A bit about my past contracts, I have not been doing any Wal-Mart sized parking lots, mostly 15K to 25K sq ft lots. So what’s your thoughts on using a UTV, good option or not? And why? Anything additional that I need to consider?

V/r,
GB


----------



## Guardbum115 (Jan 22, 2015)

bump......


----------



## Mike_ (Aug 23, 2014)

I bought my first (used) UTV about 4-5 years ago and have been happy using it to clean driveways. Not knowing anything about UTV's and trying to save money I bought a 2007 Arctic Cat Prowler 650 for $6,000 with a full soft cab, although it's been a good machine my biggest complaint is cab noise. I've since ridden in newer Polaris Ranger and just this weekend a John Deere 825i and they are a lot quieter.

Also a drawback to my Prowler is the engine is between the seats, most of the other models have the engine farther back under the bed which I think helps with traction especially when driving with the plow raised, I add weight to the back of mine. It seems the popular choice I've been reading on here is the Kubota. If your going to be driving from site to site plowing or on the street during the summer does speed matter? I think the Kubota top speed is 29 mph, other brands will be between 45-65 mph, if I went back with an Arctic Cat it would be the HDX model which is more of a Polaris Ranger style, I know a guy who has one and it works very well for him.
The Boss V-Plow would be the best choice, I'm using a 72" Eagle Plow straight blade and made my own power angle, the full hydraulics of the Boss would be great. I don't know what part of Kansas your in but you know we've had a few big snows a couple years ago and the V-Plow would have made that first cut a lot easier.

Here's a site that has a few accessories to checkout, but they are expensive. 
http://www.quickattach.com/atv-utv-attachments/snowequipment
So far I've been just helping out family & some of my elderly neighbors (I'm 53 so I guess that includes ME) doing about 15 driveways for free but I'm considering talking to the city about doing some of their sidewalks, my brother used to make 5 grand a year contracting with them.
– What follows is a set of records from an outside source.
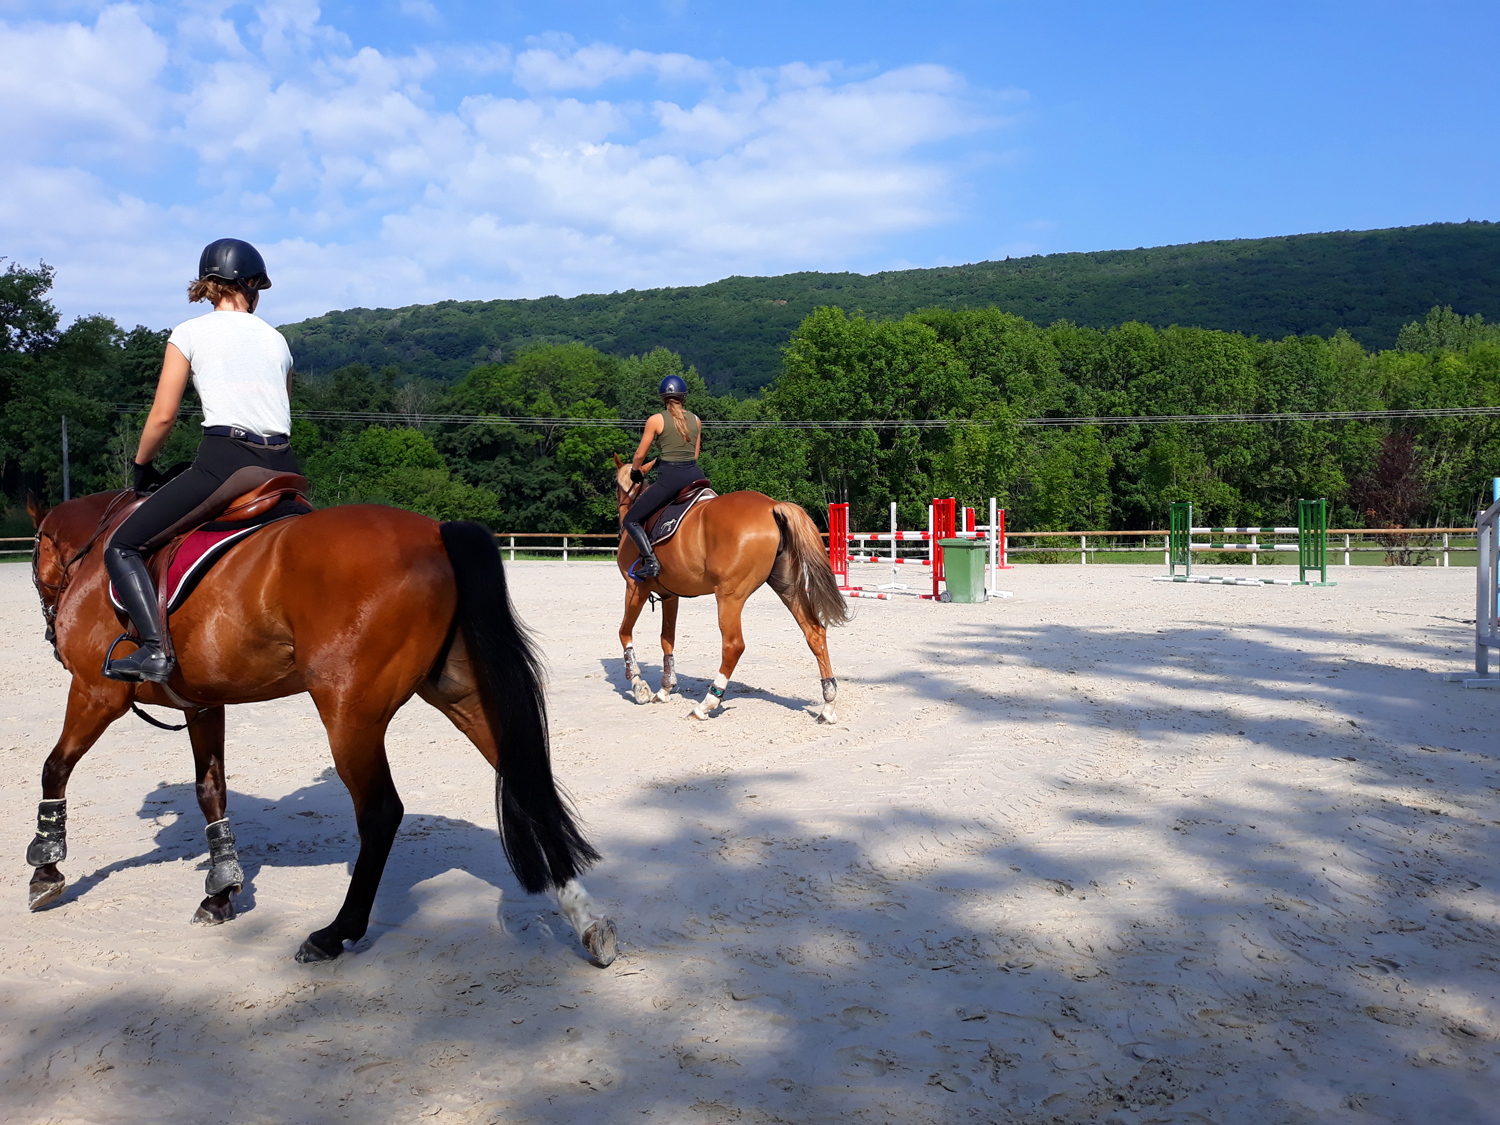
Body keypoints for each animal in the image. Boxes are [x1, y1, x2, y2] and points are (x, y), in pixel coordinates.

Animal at [23, 492, 612, 972]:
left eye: (34, 558)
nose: (50, 631)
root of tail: (435, 532)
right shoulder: (204, 703)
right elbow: (211, 791)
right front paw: (222, 891)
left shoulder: (96, 694)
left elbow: (55, 766)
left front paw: (46, 868)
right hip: (459, 695)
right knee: (525, 783)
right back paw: (588, 922)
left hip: (350, 715)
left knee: (381, 812)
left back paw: (334, 934)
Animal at [606, 456, 846, 723]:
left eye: (616, 485)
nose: (621, 512)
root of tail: (772, 506)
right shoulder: (670, 596)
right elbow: (667, 639)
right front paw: (665, 688)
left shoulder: (634, 587)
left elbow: (624, 633)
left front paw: (639, 685)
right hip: (788, 588)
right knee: (815, 633)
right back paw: (828, 704)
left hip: (729, 596)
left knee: (733, 645)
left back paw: (707, 703)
If I do I think the UTV snowblower or power broom for light snows might be a good option to use around some of the buildings.


----------



## Carroll257 (Nov 13, 2014)

I use a 2014 Kawasaki Teryx (2 seat version). It's a heavy machine, but the efi 800 v-twin had no issues last winter pushing a 72" blade. Major bonus to the kawasaki was the 3 year warranty vs 6 months from some other manufacturers. It's not a quiet machine, but like you, I use it all year long. It is a good workhorse, but you can also take it out and have some serious fun with it in the woods.


----------



## snowsniper1 (Nov 26, 2006)

YouTube rangers or utv plowing lots of videos


----------